The Modern Adventures of Casanova
- Country of origin: United States
- Language(s): English
- Syndicates: Mutual Broadcasting System in cooperation with M-G-M Radio Attractions
- Starring: Errol Flynn
- Created by: Errol Flynn
- Written by: Peter Dixon Harold Swanton
- Directed by: William Robson
- Produced by: William Robson
- Original release: 3 January 1952 – 8 January 1953
- No. of series: 2
- No. of episodes: 39

= The Modern Adventures of Casanova =

The Modern Adventures of Casanova was a 1952 Mutual radio show starring Errol Flynn. Flynn played a modern-day descendant of Casanova who actually works for Interpol. The program was written, produced, and directed by William N. Robson.

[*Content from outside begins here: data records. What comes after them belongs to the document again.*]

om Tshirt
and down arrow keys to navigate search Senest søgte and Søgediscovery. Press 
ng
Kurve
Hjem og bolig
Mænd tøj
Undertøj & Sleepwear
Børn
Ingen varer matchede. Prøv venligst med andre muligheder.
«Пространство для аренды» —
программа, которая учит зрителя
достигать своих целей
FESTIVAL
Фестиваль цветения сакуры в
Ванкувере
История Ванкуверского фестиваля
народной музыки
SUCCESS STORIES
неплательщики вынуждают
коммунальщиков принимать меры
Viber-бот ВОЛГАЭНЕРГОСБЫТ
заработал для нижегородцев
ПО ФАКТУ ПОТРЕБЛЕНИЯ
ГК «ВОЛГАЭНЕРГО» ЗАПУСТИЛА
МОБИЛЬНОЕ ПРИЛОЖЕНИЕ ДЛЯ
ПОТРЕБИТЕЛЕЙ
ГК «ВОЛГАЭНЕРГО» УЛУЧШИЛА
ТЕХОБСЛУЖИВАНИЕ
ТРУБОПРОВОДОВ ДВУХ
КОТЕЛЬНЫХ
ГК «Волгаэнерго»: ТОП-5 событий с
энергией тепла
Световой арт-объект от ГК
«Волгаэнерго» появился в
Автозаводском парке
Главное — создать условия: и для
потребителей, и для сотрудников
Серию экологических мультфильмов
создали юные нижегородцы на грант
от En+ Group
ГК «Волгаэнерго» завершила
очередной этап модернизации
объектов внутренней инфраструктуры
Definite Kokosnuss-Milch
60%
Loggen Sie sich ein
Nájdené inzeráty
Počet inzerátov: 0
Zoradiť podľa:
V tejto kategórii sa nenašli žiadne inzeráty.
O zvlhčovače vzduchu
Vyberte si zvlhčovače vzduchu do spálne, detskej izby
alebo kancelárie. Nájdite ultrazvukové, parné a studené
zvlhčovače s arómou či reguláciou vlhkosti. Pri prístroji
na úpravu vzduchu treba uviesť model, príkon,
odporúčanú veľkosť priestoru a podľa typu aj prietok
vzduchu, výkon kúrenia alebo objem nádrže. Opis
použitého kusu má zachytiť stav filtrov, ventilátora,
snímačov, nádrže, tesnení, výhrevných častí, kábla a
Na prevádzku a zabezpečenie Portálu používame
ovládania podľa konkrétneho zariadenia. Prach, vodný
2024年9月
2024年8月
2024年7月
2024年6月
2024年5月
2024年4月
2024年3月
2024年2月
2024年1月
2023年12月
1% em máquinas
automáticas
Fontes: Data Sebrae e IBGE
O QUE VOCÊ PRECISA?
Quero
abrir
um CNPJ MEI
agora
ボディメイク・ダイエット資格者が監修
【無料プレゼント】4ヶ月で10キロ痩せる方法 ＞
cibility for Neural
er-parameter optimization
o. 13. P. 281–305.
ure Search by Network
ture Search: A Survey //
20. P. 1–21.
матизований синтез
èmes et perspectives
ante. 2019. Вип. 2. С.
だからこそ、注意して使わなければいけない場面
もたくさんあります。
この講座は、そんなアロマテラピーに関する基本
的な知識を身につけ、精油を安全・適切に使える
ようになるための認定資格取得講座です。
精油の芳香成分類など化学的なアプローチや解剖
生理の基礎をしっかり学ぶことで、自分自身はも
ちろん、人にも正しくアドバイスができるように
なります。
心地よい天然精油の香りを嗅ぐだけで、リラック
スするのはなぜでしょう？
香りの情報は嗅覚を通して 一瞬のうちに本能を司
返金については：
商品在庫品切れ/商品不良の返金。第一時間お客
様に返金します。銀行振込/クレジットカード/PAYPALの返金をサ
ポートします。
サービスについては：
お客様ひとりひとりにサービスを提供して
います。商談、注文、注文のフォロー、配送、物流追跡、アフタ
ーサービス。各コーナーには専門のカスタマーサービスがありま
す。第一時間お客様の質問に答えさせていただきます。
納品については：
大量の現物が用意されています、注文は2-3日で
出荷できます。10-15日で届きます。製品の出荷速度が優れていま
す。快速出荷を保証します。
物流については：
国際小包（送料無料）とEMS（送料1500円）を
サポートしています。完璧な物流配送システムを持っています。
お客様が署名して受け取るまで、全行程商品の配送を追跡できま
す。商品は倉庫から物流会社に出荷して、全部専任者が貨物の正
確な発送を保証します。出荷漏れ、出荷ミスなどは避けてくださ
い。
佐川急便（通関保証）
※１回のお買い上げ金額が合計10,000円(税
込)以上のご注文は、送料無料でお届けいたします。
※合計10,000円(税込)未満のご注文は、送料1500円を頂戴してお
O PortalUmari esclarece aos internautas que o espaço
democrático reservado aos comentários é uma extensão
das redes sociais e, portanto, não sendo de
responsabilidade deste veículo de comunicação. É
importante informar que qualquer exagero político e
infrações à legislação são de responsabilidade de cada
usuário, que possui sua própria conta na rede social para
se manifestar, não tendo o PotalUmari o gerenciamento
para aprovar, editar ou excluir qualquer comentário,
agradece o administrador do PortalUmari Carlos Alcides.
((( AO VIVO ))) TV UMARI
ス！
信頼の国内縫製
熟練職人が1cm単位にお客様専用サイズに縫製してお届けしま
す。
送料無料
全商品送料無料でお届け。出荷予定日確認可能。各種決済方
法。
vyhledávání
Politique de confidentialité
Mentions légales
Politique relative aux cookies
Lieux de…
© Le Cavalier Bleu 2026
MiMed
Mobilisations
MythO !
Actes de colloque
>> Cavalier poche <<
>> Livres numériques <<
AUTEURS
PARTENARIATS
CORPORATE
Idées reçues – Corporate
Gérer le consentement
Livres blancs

Walter Schumann provided the music.

==Selected episodes==
- Episode 1 – premiere – 3 January 1952 – set in Venice Italy
- Episode 2 – "The Phony Count" – 10 January 1952 – Casanova saves a woman from a phony count
- Episode 3 – "Family Vendetta" – 17 January 1952 – Casanova visits Venice and deals with the Marchetties, enemies of the Casanovas
- Episode 4–24 January 1952 – while skiing in Switzerland, Casanova helps play cupid for a younger couple
- Episode 5–31 January 1952
- Episode 6–7 February 1952
- Episode 7–14 February 1952 – Casanova helps on Valentine's Day
- Episode 8–21 February 1952
- Episode 9–28 February 1952
- Episode 10–6 March 1952
- Episode 11–13 March 1952
- Episode 12–20 March 1952
- Episode 13–27 March 1952 – Casanova tracks down a dope smuggling ring in Paris
- Episode 14 – "The Bride of the Rain God" – 3 April 1952 – Casanova investigates a cursed relic from the Mayan civilisation responsible for killing people
- Episode 15–10 April 1952 – Casanova investigates a pair of con artists on the French riviera
- Episode 16–17 April 1952 – Casanova smashes a gold smuggling syndicate
- Episode 17 – "The Black Dowry Pearls" – 24 April 1952 – Casanova goes to Venice to retrieve some pearls from Phillip II
- Episode 18–1 May 1952
- Episode 19–8 May 1952
- Episode 20–15 May 1952 – Casanova goes to Egypt to stop a drug smuggling ring
- Episode 21 – "The Missing Arm of Venus de Milo" – 22 May 1952 – Christopher Casanova is sent to Jamaica to recover the missing arm of the Venus de Milo.
- Episode 22–29 May 1952
- Episode 23–5 June 1952
- Episode 24–12 June 1952
- Episode 25–19 June 1952
- Episode 26–26 June 1952 – Casanova investigates the murder of a beauty in Paris
- Episode 27 – first of season two – 2 October 1952
- Episode 28 – "The Sumatra Adventure" – 9 October 1952
- Episode 29–16 October 1952
- Episode 30–23 October 1952
- Episode 31 – "The Gold Brick Swindle" – 30 October 1952 – Casanova goes to Karachi
- Episode 32–6 November 1952
- Episode 33–13 November 1952
- Episode 34–20 November 1952
- Episode 35 – "The Star of Thessaly" – 27 November 1952 – Casanova guards an old Greek millionaire who is visiting Paris with a diamond
- Episode 36–4 December 1952
- Episode 37–11 December 1952
- Episode 38
- Episode 39

==Reception==
The critic from the Chicago Daily Tribune said that "this swashbuckling mademoiselle chaser reads a script loaded with improbable situations, double entendres and what I suppose is Riviera playboy talk."